DATE: December 20, 2017

SNIP: In this age of climate change, we naturally train our attention on all the fossil fuels being combusted for human use — but scientists have long known that what’s happening is also all about the land.

Just as buried fossil fuels are filled with carbon from ancient plant and animal life, so too are living trees and vegetation on Earth’s surface today. Razing forests or plowing grasslands puts carbon in the atmosphere just like burning fossil fuels does.

Now, new research provides a surprisingly large estimate of just how consequential our treatment of land surfaces and vegetation has been for the planet and its atmosphere. If true, it’s a finding that could shape not only our response to climate change, but our understanding of ourselves as agents of planetary transformation.
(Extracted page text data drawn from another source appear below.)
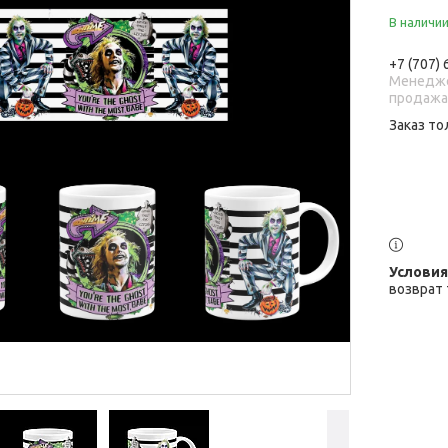
В наличи
+7 (707)
Менедже
продаж
Заказ то
возврат 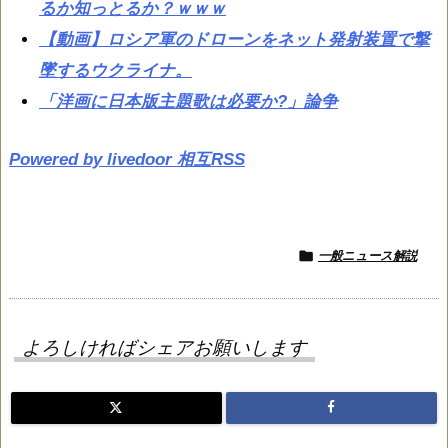
るか知っとるか？ｗｗｗ
【動画】ロシア軍のドローンをネット発射装置で撃
墜するウクライナ。
「洋画に日本版主題歌は必要か?」論争
Powered by livedoor 相互RSS

一般ニュース解説
よろしければシェアお願いします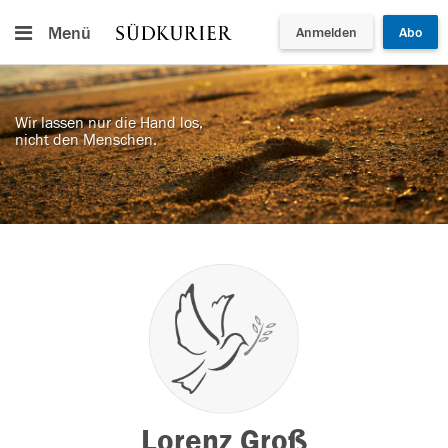
Menü
Anmelden
Abo
Wir lassen nur die Hand los,
nicht den Menschen.
Lorenz Groß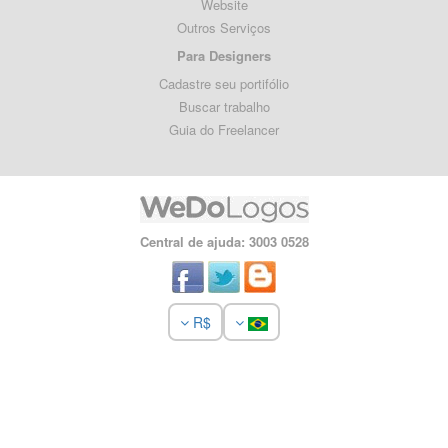
Website
Outros Serviços
Para Designers
Cadastre seu portifólio
Buscar trabalho
Guia do Freelancer
Central de ajuda: 3003 0528
R$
Using a series of detailed maps derived from satellite information and other types of ecological measurements, Karl-Heinz Erb, the lead study author, and his colleagues estimated how much carbon is contained in Earth’s current vegetation. The number is massive: 450 billion tons of carbon, which, if it were to somehow arrive in the atmosphere as carbon dioxide, would amount to over a trillion tons of the gas.

But the study also presented an even larger and perhaps more consequential number: 916 billion tons. That’s the amount of carbon, the research calculated, that could reside in the world’s vegetation — so not in the atmosphere — if humans somehow entirely ceased all uses of land and allowed it to return to its natural state. The inference is that current human use of land is responsible for roughly halving the potential storage of carbon by that land.

The impact calculation is so large because humans have done far more than just bring about deforestation, which Erb said accounts for about half of the loss of potential vegetation.

“Half of this effect, half of this halving, is already well described,” he said. “This is the deforestation signal. But the other half, in most studies, is completely missing.”

The study found that there are two far-less-recognized components of how humans have subtracted from Earth’s potential vegetation — and that in combination they are just as substantial as deforestation. Those are large-scale grazing and other uses of grasslands, as well as forest “management.” With the latter, many trees and other types of vegetation are subtracted from forests — often the larger and older trees due to logging — but the forests as a whole don’t disappear. They’re just highly thinned out.

“This effect is quite massive, more massive than we expected actually,” Erb said.